El uso de la imaginería del jaguar o de sus partes anatómicas en la producción de la cultura material tiene raíces históricas muy profundas en Mesoamérica.

Incluso en las historias mesoamericanas sobre los orígenes se incorporaron metáforas que involucran al jaguar como una expresión simbólica del poder aristocrático.

Además, se ha argumentado que en ciertas sociedades igualitarias el prestigio derivado de la asociación entre felinos salvajes y el chamanismo sirvió como modelo para el desarrollo en las sociedades jerárquicas de gobiernos divinizados.

El jaguar también figuró prominentemente en las artes mánticas y en las concepciones sobre la identidad dual del individuo y su animal protector, así como en la creencia sobre la transformación del cuerpo por parte de ciertos individuos con características especiales como un preludio para establecer la comunicación con los ancestros o con entes sobrenaturales.

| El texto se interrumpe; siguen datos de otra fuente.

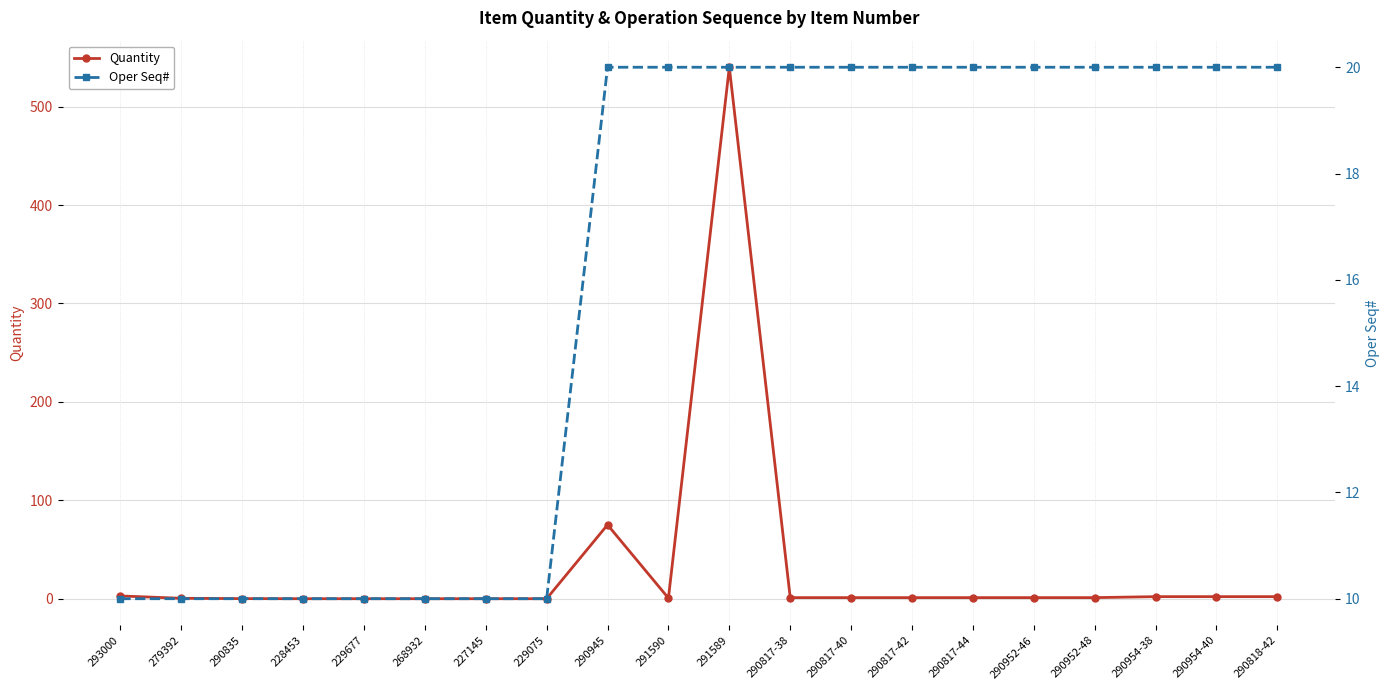

At how many categories does at least one series exceed 58?

2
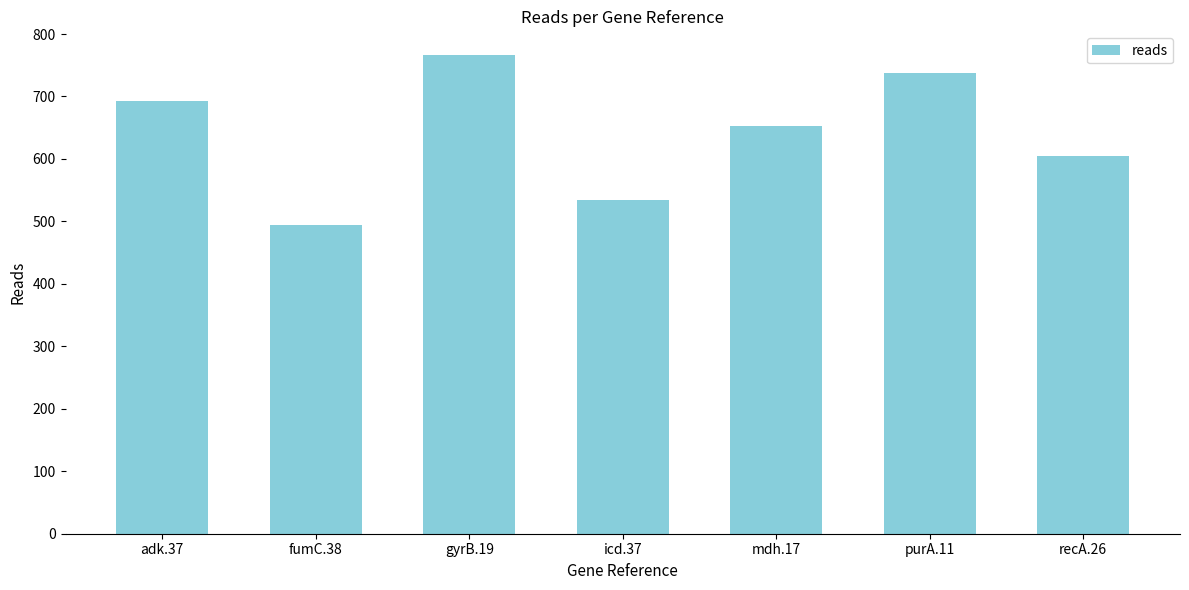

Rank the categories by value from highest to lowest.

gyrB.19, purA.11, adk.37, mdh.17, recA.26, icd.37, fumC.38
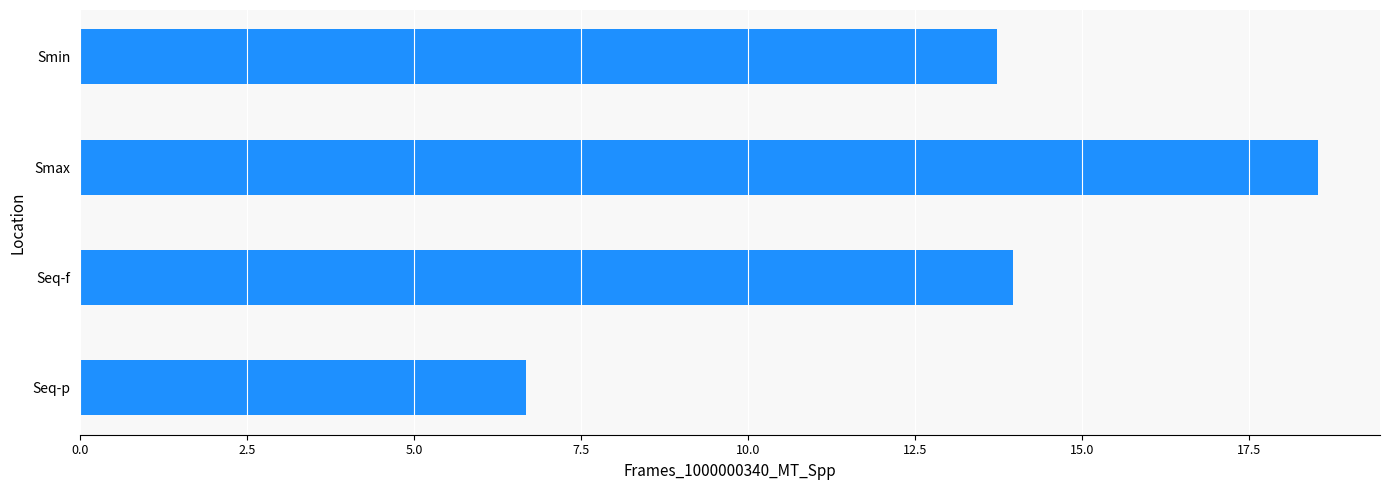

What is the change in value from Smax to Seq-f?

-4.6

La disolución del poder de las elites nativas después de la conquista española modificó radicalmente las concepciones sobre las relaciones entre humanos y jaguares y en consecuencia alteró el uso de la imaginería felina.

No obstante, hoy en día persisten hilos de continuidad en ciertas prácticas culturales, incluyendo la recreación de historias heroicas y de orígenes, o la creencia en la tona y el nagualismo.

Esas continuidades han sido ampliamente registradas en la etnografía de Guerrero, Oaxaca y Chiapas. La imagen del jaguar en el suroeste de Mesoamérica fue común; se representó a los felinos en poses antropomorfas o zoomorfas o en figuras humanas con atributos de jaguar.

AVISTAMIENTO

Hace casi 2 meses, en abril, un jaguar macho fue avistado en los bosques de Tlalixtac de Cabrera, en el estado de Oaxaca.

Esta es la primera vez que se documenta la presencia de estos felinos en los bosques cercanos a la zona urbana del área metropolitana de la ciudad.

 Encontramos la presencia recientemente, en este pasado mes de marzo, de un jaguar macho, es un jaguar que se está moviendo desde Mitla hacia Tlalixtac de Cabrera, todo por una serie de reservas comunitarias que son la mayoría de ellas áreas destinadas voluntariamente a la conservación”, detalló Pavel Palacios Chávez, delegado de la Comisión Nacional Áreas Naturales Protegidas (Conanp).

Durante los últimos cinco años muchas comunidades indígenas han declarado, de manera voluntaria, parte de sus reservas naturales como áreas naturales protegidas.

Esto ha permitido que especies silvestres, que durante mucho tiempo estuvieron en peligro de extinción, comiencen a repoblarse. Tan solo en la región de los Valles Centrales, 15 comunidades indígenas se han sumado a esta iniciativa que ya se compone de un corredor de zonas protegidas, que abarca desde la zona de Mitla hasta los alrededores de la ciudad de Oaxaca.